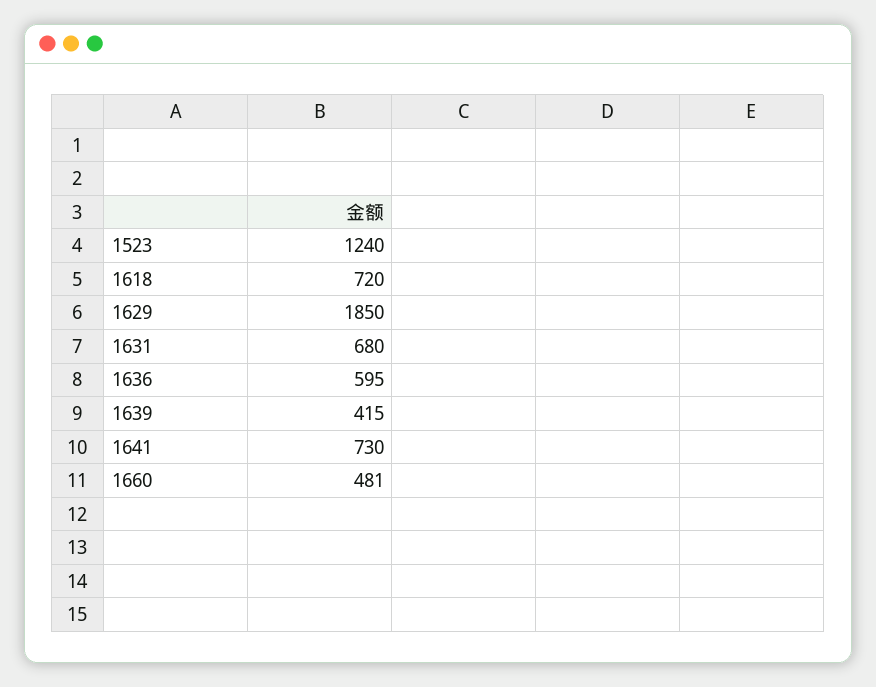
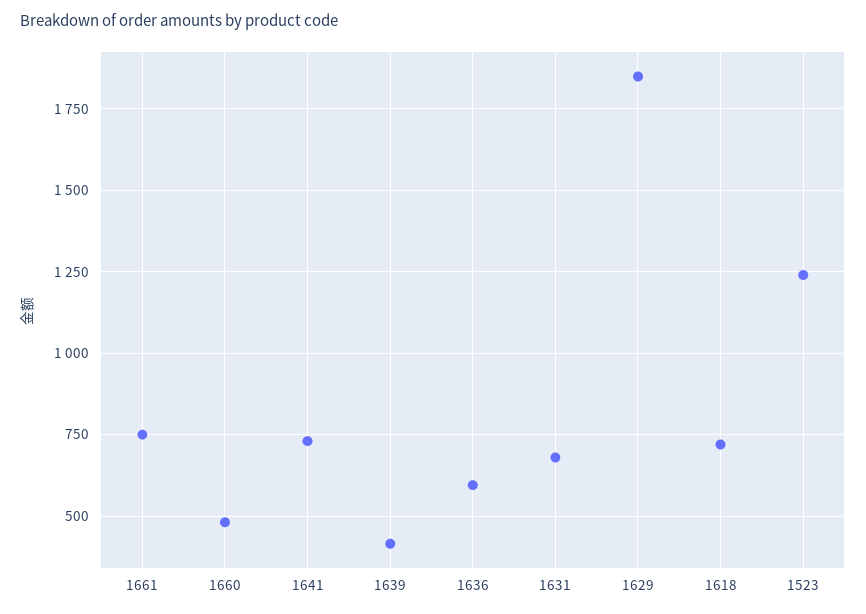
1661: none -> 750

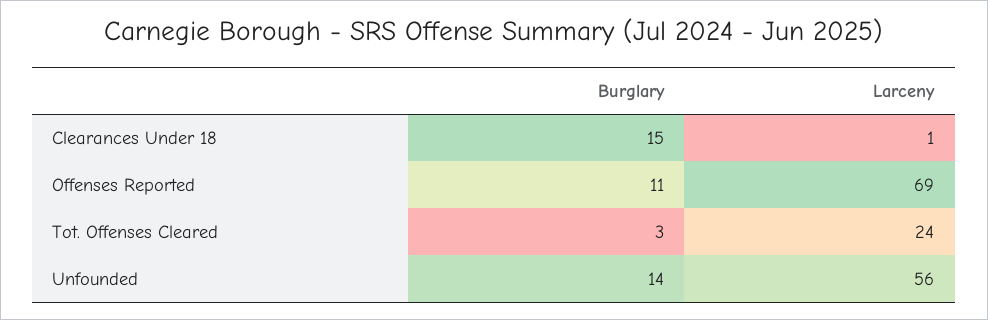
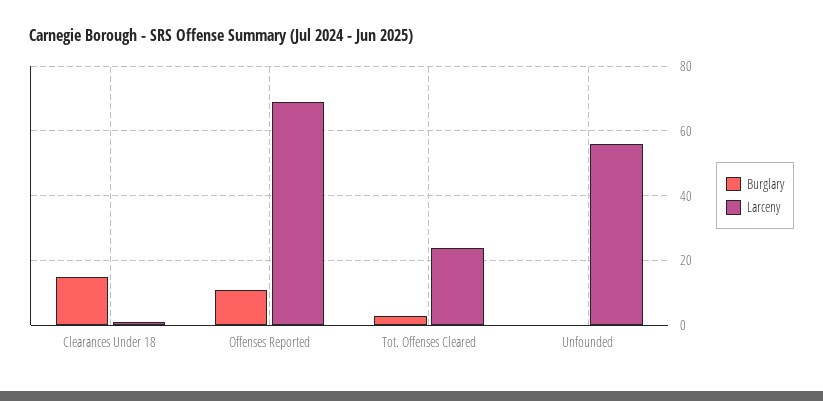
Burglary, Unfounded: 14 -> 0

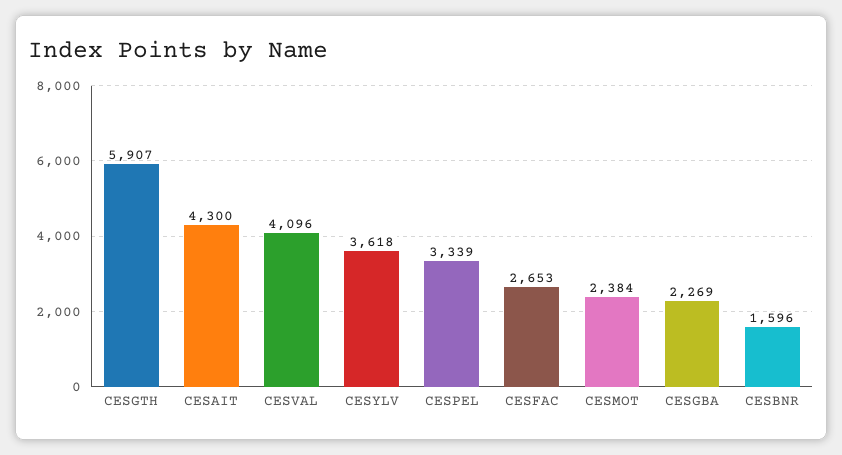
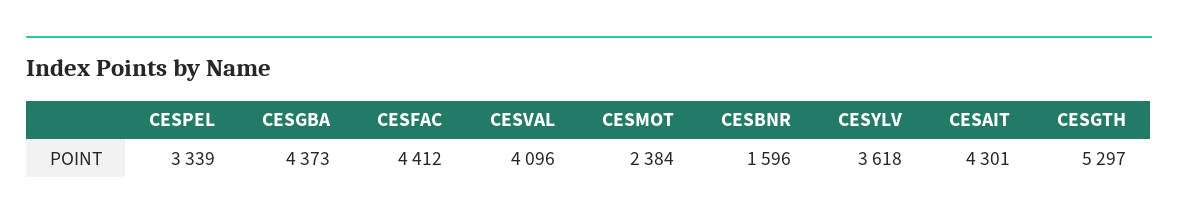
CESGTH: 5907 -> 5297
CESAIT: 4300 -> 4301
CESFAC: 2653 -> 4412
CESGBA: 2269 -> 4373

====

Assignment
Please copy only the lines from the one that contains "Burglary, Unfounded: 14 -> 0" through the last line of the records, exactly, and keep every picture out of the copy.

Exercise output
Burglary, Unfounded: 14 -> 0

CESGTH: 5907 -> 5297
CESAIT: 4300 -> 4301
CESFAC: 2653 -> 4412
CESGBA: 2269 -> 4373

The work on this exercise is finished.